_Selected passage_.
Asimov’s Science Fiction Magazine, September 2002

Pressure of work has been keeping away from my SF bookshop haunts of late and from spending much time reading. Damn this Real Lifetm. I’ve also let the August issue of Asimov’s slip by un-purchased, and shall endeavour to locate a copy!

Eleanor Arnason. The Potter of Bones.

I should own up to the fact that I much prefer SF to fantasy (this is Best SF, and not Best SFFH), and personally have never found myself engaging with Arnason’s stories. Her ‘Lydia Duluth’ stories have generally failed to impress me :

I did find her ‘Knapsack Poems’ [Asimovs, May 2002] more to my taste on account of being somewhat more inventive.

_Data provided_.
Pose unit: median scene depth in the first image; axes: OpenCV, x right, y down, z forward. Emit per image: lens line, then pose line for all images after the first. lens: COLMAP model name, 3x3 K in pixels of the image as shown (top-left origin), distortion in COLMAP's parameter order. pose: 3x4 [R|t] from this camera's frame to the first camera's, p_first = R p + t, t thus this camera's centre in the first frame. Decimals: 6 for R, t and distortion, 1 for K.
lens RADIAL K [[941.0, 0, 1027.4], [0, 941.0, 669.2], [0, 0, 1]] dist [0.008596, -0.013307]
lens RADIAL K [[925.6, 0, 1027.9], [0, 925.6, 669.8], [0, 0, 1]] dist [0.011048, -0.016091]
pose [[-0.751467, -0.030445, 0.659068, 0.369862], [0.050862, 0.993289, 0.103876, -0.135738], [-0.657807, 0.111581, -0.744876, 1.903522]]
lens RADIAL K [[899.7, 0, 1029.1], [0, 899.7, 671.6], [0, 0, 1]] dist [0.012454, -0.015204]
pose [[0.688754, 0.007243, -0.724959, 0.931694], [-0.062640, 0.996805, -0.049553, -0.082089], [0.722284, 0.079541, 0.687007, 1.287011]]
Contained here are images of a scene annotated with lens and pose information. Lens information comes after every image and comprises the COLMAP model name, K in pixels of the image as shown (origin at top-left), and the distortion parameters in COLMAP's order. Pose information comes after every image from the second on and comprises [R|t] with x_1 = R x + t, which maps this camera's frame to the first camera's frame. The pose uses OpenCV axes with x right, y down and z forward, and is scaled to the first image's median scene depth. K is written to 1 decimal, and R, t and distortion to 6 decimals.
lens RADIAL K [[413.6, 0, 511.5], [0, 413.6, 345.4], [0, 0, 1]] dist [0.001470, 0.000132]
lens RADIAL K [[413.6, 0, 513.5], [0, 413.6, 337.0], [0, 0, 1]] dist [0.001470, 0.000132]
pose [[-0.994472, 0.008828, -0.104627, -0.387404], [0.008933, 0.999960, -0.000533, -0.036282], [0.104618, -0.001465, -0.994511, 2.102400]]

_Tasks to perform_.
- a) Print the part of the review of the September 2002 Asimov's issue that begins at the words "Asimov’s Science Fiction" and stops after the words "locate a copy!".
- b) According to the review of the September 2002 Asimov's issue, in which issue of Asimov's did Arnason's "Knapsack Poems" appear?
- c) Go on with the review of the September 2002 Asimov's issue from the point where it stops.

_Answers_.
- a)
Asimov’s Science Fiction Magazine, September 2002

Pressure of work has been keeping away from my SF bookshop haunts of late and from spending much time reading. Damn this Real Lifetm. I’ve also let the August issue of Asimov’s slip by un-purchased, and shall endeavour to locate a copy!

- b) The May 2002 issue.

- c)
‘The Potter of Bones’ links to ‘Dapple: a Hwarhath historial romance’ which I damned with faint praise : “Le Guinian fantasy – bit of gender role swapping, young girl wanting something which is denied women (in this case, acting) etc.” And this story suffers the same failings, IMHO. Whilst Le Guin can at her best create radically different cultures and societies in her stories, here we have a recognisable cod-fantasy mediaeval setting. The race we are introduced differ from humans in that they have different coloured fur, which doesn’t really push the boundaries! And we have a dominant female society with sapphic sex, and a few males lurking in the background.

Leaving that aside, the story didn’t do anything for me. A child who is inquisitive beyond the norm is fascinated by bones she finds when digging for clay for her pots is sufficiently engaged to ponder these findings, and ‘invents’ archeology and evolution. Not bad for a young girl.

She meets up with the actor-ess Dapple from the previous story, they fiddle with each others bits, and they live happily ever after.

Charles Stross. Router.

Perhaps I was being a bit unfair on Arnason, as I was eager to read the latest installment in the Mancx family saga. We were introduced to Manfred Macx in Asimovs June 2001 with ‘Lobsters’.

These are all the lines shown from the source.